まず、ブログがありました。実際はブログの前に「Web日記」とか「HTML日記」みたいなものもあったわけですが、私がインターネットにおいて文章を本格的に発信しはじめたのはブログ以降なので、ここではブログを起点にしておきます。

ブログはWeblogの略称であり、Web上に「ログ」を残していく営みを指します。当初はインターネットではないメディア、主に新聞記事に対する個人の意見を書き留める装置として機能していたように思われます。日本人は日記を好む文化があるので、日々の出来事をつれづれなるままに書きつづる媒体としてもブログは普及していきました。

Blog的なもの、あるいははてなダイアリーのような日付ベースのコンテンツ管理システムは、きわめて使いやすいものです。なにせ「その日思ったこと、考えたこと」を書けばいいのです。

本のように大きなメッセージを構成するパーツを書くわけではありません。
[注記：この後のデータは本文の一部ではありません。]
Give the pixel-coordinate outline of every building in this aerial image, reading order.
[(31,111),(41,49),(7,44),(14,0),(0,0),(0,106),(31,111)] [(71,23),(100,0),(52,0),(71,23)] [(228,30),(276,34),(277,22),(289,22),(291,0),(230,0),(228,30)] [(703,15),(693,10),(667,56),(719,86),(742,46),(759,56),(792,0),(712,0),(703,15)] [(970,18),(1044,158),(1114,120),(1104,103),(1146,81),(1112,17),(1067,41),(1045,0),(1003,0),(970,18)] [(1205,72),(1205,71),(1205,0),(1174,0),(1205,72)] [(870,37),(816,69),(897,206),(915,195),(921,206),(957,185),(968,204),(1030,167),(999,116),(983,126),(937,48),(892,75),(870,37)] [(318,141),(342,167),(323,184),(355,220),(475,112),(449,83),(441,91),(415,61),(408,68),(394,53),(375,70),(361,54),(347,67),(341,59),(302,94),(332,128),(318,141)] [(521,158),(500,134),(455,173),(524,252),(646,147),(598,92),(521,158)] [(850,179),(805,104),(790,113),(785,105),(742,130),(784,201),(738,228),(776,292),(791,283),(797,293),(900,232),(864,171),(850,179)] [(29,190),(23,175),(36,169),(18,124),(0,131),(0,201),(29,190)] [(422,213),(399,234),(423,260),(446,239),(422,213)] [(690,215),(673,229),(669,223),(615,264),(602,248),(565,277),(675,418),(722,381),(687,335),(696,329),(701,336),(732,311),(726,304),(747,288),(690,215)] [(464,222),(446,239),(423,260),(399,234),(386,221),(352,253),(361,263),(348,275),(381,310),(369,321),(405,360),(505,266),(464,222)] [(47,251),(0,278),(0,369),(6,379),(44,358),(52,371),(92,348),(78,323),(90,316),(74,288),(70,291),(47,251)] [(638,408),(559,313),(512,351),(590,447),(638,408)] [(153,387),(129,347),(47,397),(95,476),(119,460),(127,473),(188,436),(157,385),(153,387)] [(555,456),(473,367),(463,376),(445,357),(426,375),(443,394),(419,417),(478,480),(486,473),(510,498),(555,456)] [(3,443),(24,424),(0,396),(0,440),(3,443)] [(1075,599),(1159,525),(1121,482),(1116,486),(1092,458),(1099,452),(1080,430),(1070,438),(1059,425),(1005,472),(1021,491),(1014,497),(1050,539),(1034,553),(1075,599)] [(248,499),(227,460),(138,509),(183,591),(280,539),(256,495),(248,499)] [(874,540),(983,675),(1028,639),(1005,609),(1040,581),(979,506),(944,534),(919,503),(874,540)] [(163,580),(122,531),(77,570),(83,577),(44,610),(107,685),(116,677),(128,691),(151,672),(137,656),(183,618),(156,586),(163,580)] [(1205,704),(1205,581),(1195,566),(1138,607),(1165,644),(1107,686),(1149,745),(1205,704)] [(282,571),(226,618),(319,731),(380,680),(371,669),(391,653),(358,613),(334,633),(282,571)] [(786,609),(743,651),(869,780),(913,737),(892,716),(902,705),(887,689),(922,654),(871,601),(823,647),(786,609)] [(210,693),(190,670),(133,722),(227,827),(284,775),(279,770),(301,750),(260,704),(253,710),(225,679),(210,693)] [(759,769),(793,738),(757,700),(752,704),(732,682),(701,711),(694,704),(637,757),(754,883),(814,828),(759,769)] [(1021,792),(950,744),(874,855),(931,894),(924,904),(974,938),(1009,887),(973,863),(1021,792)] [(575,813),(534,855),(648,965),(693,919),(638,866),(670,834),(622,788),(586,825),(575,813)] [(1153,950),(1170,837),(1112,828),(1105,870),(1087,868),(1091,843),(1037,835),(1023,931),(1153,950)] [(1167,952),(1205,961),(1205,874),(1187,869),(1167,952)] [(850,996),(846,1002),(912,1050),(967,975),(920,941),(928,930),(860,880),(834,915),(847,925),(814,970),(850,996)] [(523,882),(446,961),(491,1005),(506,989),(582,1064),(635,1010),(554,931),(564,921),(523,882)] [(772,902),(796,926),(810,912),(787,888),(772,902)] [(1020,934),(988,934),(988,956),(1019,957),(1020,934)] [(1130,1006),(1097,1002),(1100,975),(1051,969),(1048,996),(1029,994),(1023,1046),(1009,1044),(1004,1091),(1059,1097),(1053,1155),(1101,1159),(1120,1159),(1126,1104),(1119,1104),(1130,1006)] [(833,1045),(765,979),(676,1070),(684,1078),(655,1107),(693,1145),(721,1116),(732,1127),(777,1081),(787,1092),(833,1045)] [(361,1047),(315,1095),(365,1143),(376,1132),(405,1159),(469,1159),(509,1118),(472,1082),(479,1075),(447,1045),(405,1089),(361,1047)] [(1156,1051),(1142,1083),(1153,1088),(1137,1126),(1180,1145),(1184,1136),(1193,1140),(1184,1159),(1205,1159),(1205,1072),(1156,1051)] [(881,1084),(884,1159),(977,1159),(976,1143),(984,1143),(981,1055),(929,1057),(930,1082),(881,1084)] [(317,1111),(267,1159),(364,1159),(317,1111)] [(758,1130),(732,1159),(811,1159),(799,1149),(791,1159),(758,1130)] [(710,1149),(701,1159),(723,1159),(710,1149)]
連載記事のように前後の記述に注意を払って書くわけでもありません。それぞれの日に、思ったことを独立した記事として書けばいいのです。非常に気楽でしょう。

その気楽さは、日常のメモ書きにおいて「デイリー方式」を採用するのが楽である、という話に通じるものがあります。デイリー方式であれば、どんなテーマ、内容のものであっても書く場所に困ることはありません。多重に分類できるもの、そもそも分類できないものであっても、「その日」という書く場所が必ず存在しています。全体構造における適切な配置を見つける、といったややこしい問題を避けられるのです。

デイリー方式(ブログ、日記)のこうした記述の気楽さは、TwitterというSNSにおいて一番大きく発現したと言って構わないでしょう。ブログ的な気楽さに加えて、さらに「記事のタイトルを付けなくてもいい」という気楽さも加わっています。配置を気にすることなく、全体構造を意識する必要もなく、さらに本文における構造すら作る必要がありません。圧倒的な気楽さです。

そうした気楽さが、コンテンツの発信をやりやすくしていることは間違いないでしょう。「なめらかさ」が生まれているのです。

■二つの場所の役割

今から振り返ってみると、そうしたSNSがたくさんの人に使われるようになった時点で「ブログ」の役割を再検討する必要があったのでしょう。なにせ役割がすごく似ています。どちらも時系列に情報が並び、全体の構造が存在していません。

しかし、そのときは共通点よりも相違点ばかりに注目していました。つまり「ブログは長い文章が書ける。Twitterはそうではない」と。そうなると、長い文章のときはブログを使い、それ以外はSNSを使うとなるわけですが、文字数制限がない(あるいはきわめて緩い)SNSが出てきてしまうと、そうした線引きはひどく曖昧となってしまい、使い分けに混乱が生じます。

それはそうでしょう。もともと似たようなメディアを小さい差異に注目することで別物として扱っていたのですから。

その当時、つまり10年ほど前に真剣に検討すべきだったのは、「時系列ではない、あるいは時間と共に流れていかない」メディアの可能性でした。そうすることではじめて役割の異なる媒体を使い分けることができ、それによってより「大きな仕事」へと至れたはずです。

■EvernoteとWorkFlowy

しかし、残念ながら私がその構図に気がつけたのはごく最近のことでした。問題意識が芽生えたのが数年前で、明確に問題の輪郭線が浮かび上がってきたのはここ数ヶ月のことです。

気がついてみたら、本当にごく当たり前の話でした。そもそも、自分が何度も言っていることだったのです。